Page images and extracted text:
⟨
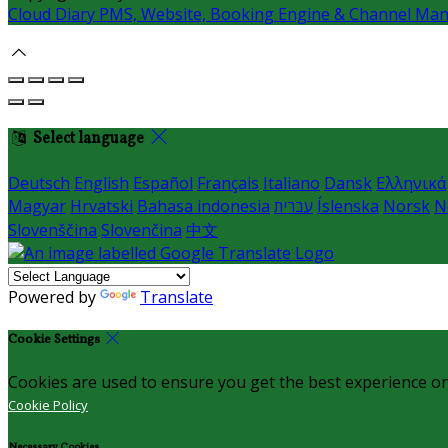
Cloud Diary PMS, Website, Booking Engine & Channel Ma
Select language
Deutsch
English
Español
Français
Italiano
Dansk
Ελληνικά
Magyar
Hrvatski
Bahasa indonesia
עברית
Íslenska
Norsk
N
Slovenščina
Slovenčina
中文
Powered by
Translate
Cookie Settings
Cookies are used to ensure you get the best experience on
Cookie Policy
Necessary Cookies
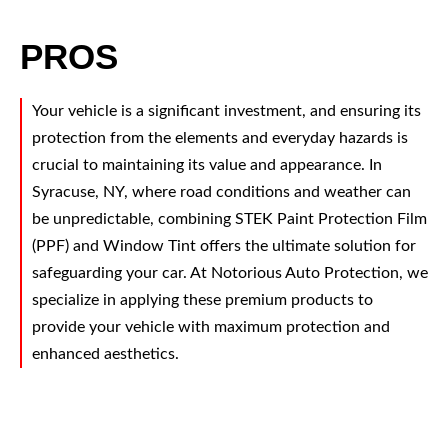
PROS
Your vehicle is a significant investment, and ensuring its
protection from the elements and everyday hazards is
crucial to maintaining its value and appearance. In
Syracuse, NY, where road conditions and weather can
be unpredictable, combining STEK Paint Protection Film
(PPF) and Window Tint offers the ultimate solution for
safeguarding your car. At Notorious Auto Protection, we
specialize in applying these premium products to
provide your vehicle with maximum protection and
enhanced aesthetics.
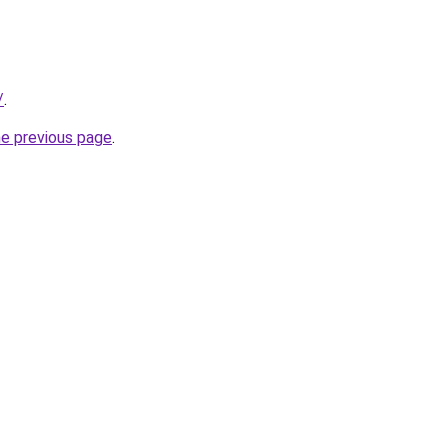
/
.
he previous page
.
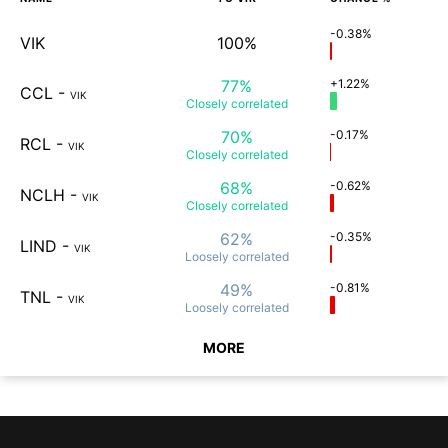
-0.38%
VIK
100%
77%
+1.22%
CCL
-
VIK
Closely
correlated
70%
-0.17%
RCL
-
VIK
Closely
correlated
68%
-0.62%
NCLH
-
VIK
Closely
correlated
62%
-0.35%
LIND
-
VIK
Loosely
correlated
49%
-0.81%
TNL
-
VIK
Loosely
correlated
MORE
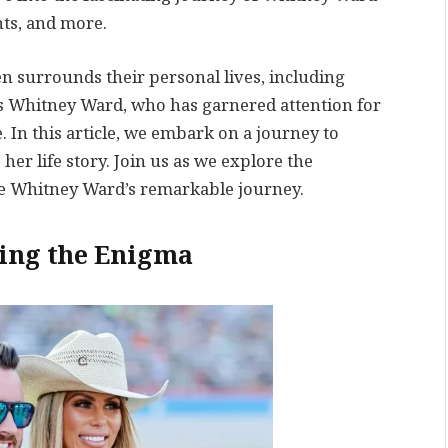
ts, and more.
ten surrounds their personal lives, including
is Whitney Ward, who has garnered attention for
 In this article, we embark on a journey to
er life story. Join us as we explore the
ape Whitney Ward’s remarkable journey.
ing the Enigma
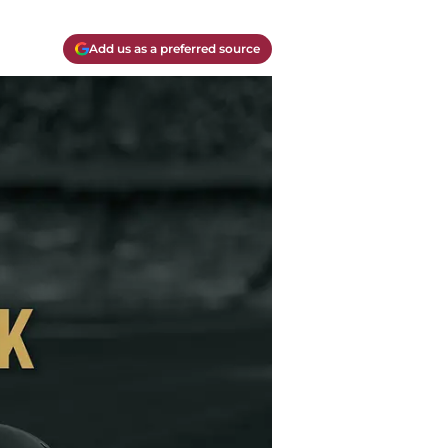
Add us as a preferred source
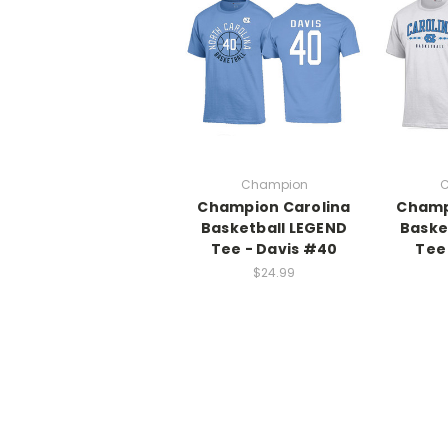
Champion
C
Champion Carolina
Champ
Basketball LEGEND
Baske
Tee - Davis #40
Tee
$24.99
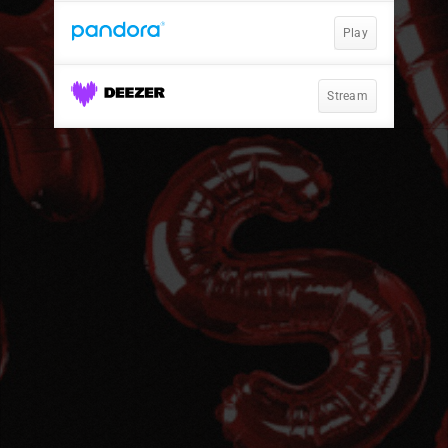
Play
Stream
⟩
Required action: Within the records above, determine how many lines contain the word "vehicle". Respond with that number and no other text.

Exercise answer: 2